§ PROBLEM DESCRIPTION
With nothing left out, repeat every entry exactly.

[[ TASK INPUT open ]]

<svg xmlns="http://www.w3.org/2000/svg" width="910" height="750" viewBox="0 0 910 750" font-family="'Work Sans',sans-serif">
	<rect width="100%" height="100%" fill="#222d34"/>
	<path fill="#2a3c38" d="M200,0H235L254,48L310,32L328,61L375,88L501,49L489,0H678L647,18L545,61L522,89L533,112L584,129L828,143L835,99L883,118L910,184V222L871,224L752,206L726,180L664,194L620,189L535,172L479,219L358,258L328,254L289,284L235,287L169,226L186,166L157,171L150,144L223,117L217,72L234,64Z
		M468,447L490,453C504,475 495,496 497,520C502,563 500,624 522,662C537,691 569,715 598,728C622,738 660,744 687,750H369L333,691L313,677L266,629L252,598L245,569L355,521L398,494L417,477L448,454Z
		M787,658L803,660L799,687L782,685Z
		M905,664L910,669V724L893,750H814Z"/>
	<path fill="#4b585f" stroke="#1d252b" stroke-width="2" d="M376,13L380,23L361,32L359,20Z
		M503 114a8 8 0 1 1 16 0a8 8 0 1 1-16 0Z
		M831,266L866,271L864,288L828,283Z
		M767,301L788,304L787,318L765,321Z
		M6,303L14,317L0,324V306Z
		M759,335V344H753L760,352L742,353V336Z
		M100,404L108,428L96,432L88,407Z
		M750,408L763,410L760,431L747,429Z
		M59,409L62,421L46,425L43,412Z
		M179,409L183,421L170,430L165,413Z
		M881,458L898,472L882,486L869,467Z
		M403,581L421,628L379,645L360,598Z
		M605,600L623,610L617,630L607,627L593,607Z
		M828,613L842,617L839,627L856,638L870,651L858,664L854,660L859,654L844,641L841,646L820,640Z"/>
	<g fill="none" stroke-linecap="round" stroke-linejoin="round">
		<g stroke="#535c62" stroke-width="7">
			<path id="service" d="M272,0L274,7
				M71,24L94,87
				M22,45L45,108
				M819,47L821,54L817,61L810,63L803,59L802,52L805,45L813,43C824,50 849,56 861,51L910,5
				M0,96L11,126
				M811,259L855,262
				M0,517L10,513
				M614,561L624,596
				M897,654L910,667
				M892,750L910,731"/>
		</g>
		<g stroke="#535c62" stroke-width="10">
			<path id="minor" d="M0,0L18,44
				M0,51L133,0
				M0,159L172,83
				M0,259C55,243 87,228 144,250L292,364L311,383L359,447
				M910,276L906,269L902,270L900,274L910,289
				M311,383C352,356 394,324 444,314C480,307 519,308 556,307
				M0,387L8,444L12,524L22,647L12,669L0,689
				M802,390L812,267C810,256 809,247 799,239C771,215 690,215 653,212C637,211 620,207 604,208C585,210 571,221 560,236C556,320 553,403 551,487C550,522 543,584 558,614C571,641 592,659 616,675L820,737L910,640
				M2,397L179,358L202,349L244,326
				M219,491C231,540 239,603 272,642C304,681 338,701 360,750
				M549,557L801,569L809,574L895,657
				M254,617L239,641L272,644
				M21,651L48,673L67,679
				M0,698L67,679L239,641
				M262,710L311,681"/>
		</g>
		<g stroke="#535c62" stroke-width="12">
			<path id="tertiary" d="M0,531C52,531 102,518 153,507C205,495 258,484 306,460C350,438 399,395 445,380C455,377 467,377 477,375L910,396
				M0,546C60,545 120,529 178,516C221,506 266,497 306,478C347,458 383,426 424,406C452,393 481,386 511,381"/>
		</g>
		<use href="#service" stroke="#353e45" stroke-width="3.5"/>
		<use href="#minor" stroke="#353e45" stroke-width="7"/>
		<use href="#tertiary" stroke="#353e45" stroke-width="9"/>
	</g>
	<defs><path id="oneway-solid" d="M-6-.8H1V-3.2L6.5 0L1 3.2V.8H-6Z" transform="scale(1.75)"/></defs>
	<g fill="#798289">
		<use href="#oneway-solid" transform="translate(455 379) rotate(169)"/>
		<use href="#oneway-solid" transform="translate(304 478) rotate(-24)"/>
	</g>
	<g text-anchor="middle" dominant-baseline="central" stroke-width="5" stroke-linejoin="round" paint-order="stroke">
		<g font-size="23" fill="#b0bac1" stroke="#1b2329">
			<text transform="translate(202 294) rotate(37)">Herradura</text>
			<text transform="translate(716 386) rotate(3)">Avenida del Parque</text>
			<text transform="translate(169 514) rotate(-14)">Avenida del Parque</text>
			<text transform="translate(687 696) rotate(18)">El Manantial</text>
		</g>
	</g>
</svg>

[[ TASK INPUT closed ]]

§ RESULT OF THE TASK
<svg xmlns="http://www.w3.org/2000/svg" width="910" height="750" viewBox="0 0 910 750" font-family="'Work Sans',sans-serif">
	<rect width="100%" height="100%" fill="#222d34"/>
	<path fill="#2a3c38" d="M200,0H235L254,48L310,32L328,61L375,88L501,49L489,0H678L647,18L545,61L522,89L533,112L584,129L828,143L835,99L883,118L910,184V222L871,224L752,206L726,180L664,194L620,189L535,172L479,219L358,258L328,254L289,284L235,287L169,226L186,166L157,171L150,144L223,117L217,72L234,64Z
		M468,447L490,453C504,475 495,496 497,520C502,563 500,624 522,662C537,691 569,715 598,728C622,738 660,744 687,750H369L333,691L313,677L266,629L252,598L245,569L355,521L398,494L417,477L448,454Z
		M787,658L803,660L799,687L782,685Z
		M905,664L910,669V724L893,750H814Z"/>
	<path fill="#4b585f" stroke="#1d252b" stroke-width="2" d="M376,13L380,23L361,32L359,20Z
		M503 114a8 8 0 1 1 16 0a8 8 0 1 1-16 0Z
		M831,266L866,271L864,288L828,283Z
		M767,301L788,304L787,318L765,321Z
		M6,303L14,317L0,324V306Z
		M759,335V344H753L760,352L742,353V336Z
		M100,404L108,428L96,432L88,407Z
		M750,408L763,410L760,431L747,429Z
		M59,409L62,421L46,425L43,412Z
		M179,409L183,421L170,430L165,413Z
		M881,458L898,472L882,486L869,467Z
		M403,581L421,628L379,645L360,598Z
		M605,600L623,610L617,630L607,627L593,607Z
		M828,613L842,617L839,627L856,638L870,651L858,664L854,660L859,654L844,641L841,646L820,640Z"/>
	<g fill="none" stroke-linecap="round" stroke-linejoin="round">
		<g stroke="#535c62" stroke-width="7">
			<path id="service" d="M272,0L274,7
				M71,24L94,87
				M22,45L45,108
				M819,47L821,54L817,61L810,63L803,59L802,52L805,45L813,43C824,50 849,56 861,51L910,5
				M0,96L11,126
				M811,259L855,262
				M0,517L10,513
				M614,561L624,596
				M897,654L910,667
				M892,750L910,731"/>
		</g>
		<g stroke="#535c62" stroke-width="10">
			<path id="minor" d="M0,0L18,44
				M0,51L133,0
				M0,159L172,83
				M0,259C55,243 87,228 144,250L292,364L311,383L359,447
				M910,276L906,269L902,270L900,274L910,289
				M311,383C352,356 394,324 444,314C480,307 519,308 556,307
				M0,387L8,444L12,524L22,647L12,669L0,689
				M802,390L812,267C810,256 809,247 799,239C771,215 690,215 653,212C637,211 620,207 604,208C585,210 571,221 560,236C556,320 553,403 551,487C550,522 543,584 558,614C571,641 592,659 616,675L820,737L910,640
				M2,397L179,358L202,349L244,326
				M219,491C231,540 239,603 272,642C304,681 338,701 360,750
				M549,557L801,569L809,574L895,657
				M254,617L239,641L272,644
				M21,651L48,673L67,679
				M0,698L67,679L239,641
				M262,710L311,681"/>
		</g>
		<g stroke="#535c62" stroke-width="12">
			<path id="tertiary" d="M0,531C52,531 102,518 153,507C205,495 258,484 306,460C350,438 399,395 445,380C455,377 467,377 477,375L910,396
				M0,546C60,545 120,529 178,516C221,506 266,497 306,478C347,458 383,426 424,406C452,393 481,386 511,381"/>
		</g>
		<use href="#service" stroke="#353e45" stroke-width="3.5"/>
		<use href="#minor" stroke="#353e45" stroke-width="7"/>
		<use href="#tertiary" stroke="#353e45" stroke-width="9"/>
	</g>
	<defs><path id="oneway-solid" d="M-6-.8H1V-3.2L6.5 0L1 3.2V.8H-6Z" transform="scale(1.75)"/></defs>
	<g fill="#798289">
		<use href="#oneway-solid" transform="translate(455 379) rotate(169)"/>
		<use href="#oneway-solid" transform="translate(304 478) rotate(-24)"/>
	</g>
	<g text-anchor="middle" dominant-baseline="central" stroke-width="5" stroke-linejoin="round" paint-order="stroke">
		<g font-size="23" fill="#b0bac1" stroke="#1b2329">
			<text transform="translate(202 294) rotate(37)">Herradura</text>
			<text transform="translate(716 386) rotate(3)">Avenida del Parque</text>
			<text transform="translate(169 514) rotate(-14)">Avenida del Parque</text>
			<text transform="translate(687 696) rotate(18)">El Manantial</text>
		</g>
	</g>
</svg>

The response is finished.